Clearly that isn’t the case. If it were, academe would be perfect place for an executive blog. Imagine a venue where administration and faculty could have those “naked conversations” about issues that affect their lives. Imagine a forum where legitimate student concerns could be aired and all those interested would have access–and a voice. I don’t know if students would respond, but you can bet the parents who pay the tuition would. And so far, their voices have been muted.
Run a Google search and you’ll find few college chieftains sharing their ideas in the blogosphere. Here are the first five to pop us with these search words: blogging university presidents.
Cedarville University’s Bill Brown let’s his personality and faith shine through on his blog. He gets tons of polite comments from students and well-wishers, perhaps a reflection of the civil tone he sets at this devoutly Christian school. You won’t find anything resembling disagreement on this blog. Nor will you find any real discussion.

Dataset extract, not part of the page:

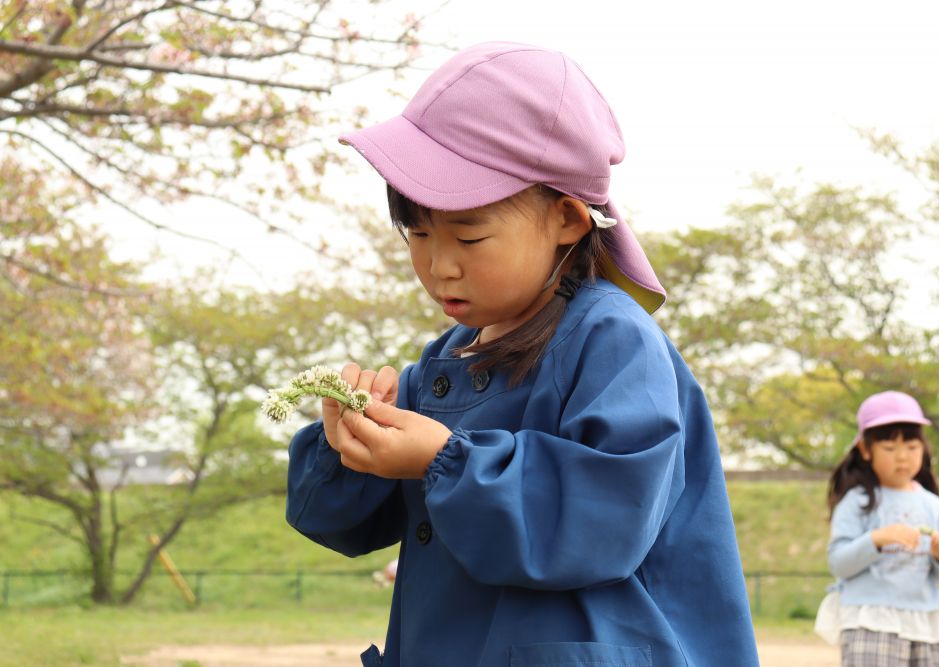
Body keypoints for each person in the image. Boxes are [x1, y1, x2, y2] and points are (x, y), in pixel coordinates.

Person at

University of Washington President Mark Emmert has a relatively new blog that features postings in June, then it picks up again in October. Most of the content is a travelogue of his trips to China and Korea. Apparently neither student, nor faculty, nor alumni are interested. Not a single comment on any post.
Colgate President Rebecca Chopp gave us a travelogue on the order of Emmert’s, but she was fortunate enough to get three fluffy comments. But let’s face it, a chronicle of her China trip is hardly the place to discuss student government issues or bad cafeteria food. Her blog isn’t taking on the “domestic” issues. Posting stopped when she returned to New York.
The next Google entry points to the blog of Jack Calareso, president of Ohio Dominican University. The blog touches on some meaty issues, addressing student concerns about professors who espouse political views in the classroom. Calareso also writes several posts about his frequent conversations with students and his efforts to get out among them. But his blog doesn’t enable comments, so make sure you catch him face to face if you want to converse.
Michael Crowe of Arizona State hasn’t posted since Sept. 6, but he’s not shy about addressing hot topics. Back in March, he opened himself to discussion of the most explosive of all university issues: parking permits. The kids let him have it with both barrels, and to his credit, Crowe posted the comments.
Maybe Crowe’s parking post answers my question. Can university presidents, busy with fundraising and lobbying, actually spend the time to blog with any sincerity? Or must they delegate it to staff already bogged down with administrative minutia?
As one who made a good living ghostwriting in a past life, I’d have no problem using PR writers to craft messages, so long as those messages genuinely reflect the views of top management. But if you open too many avenues for conversations, you have no time left to manage the problems at hand, and no time to make any of those conversations truly meaningful.
So maybe the answer is to open the universities’ blogging door one issue at a time. What if a university president set up a blog to address just one major issue? The PR staff could promote the blog to all key constituencies. It could even report the blog’s results using more traditional means, e.g., mainstream media and face-to-face meetings. If the blog helped solve one problem, the blog and its author would gain credibility. All parties would benefit.
Call me Pollyanna, but I believe there may be a few university presidents with the vision — and the patience — to make this work. But as my wife is fond of saying: “You have blogging on the brain.” And I can’t argue with that.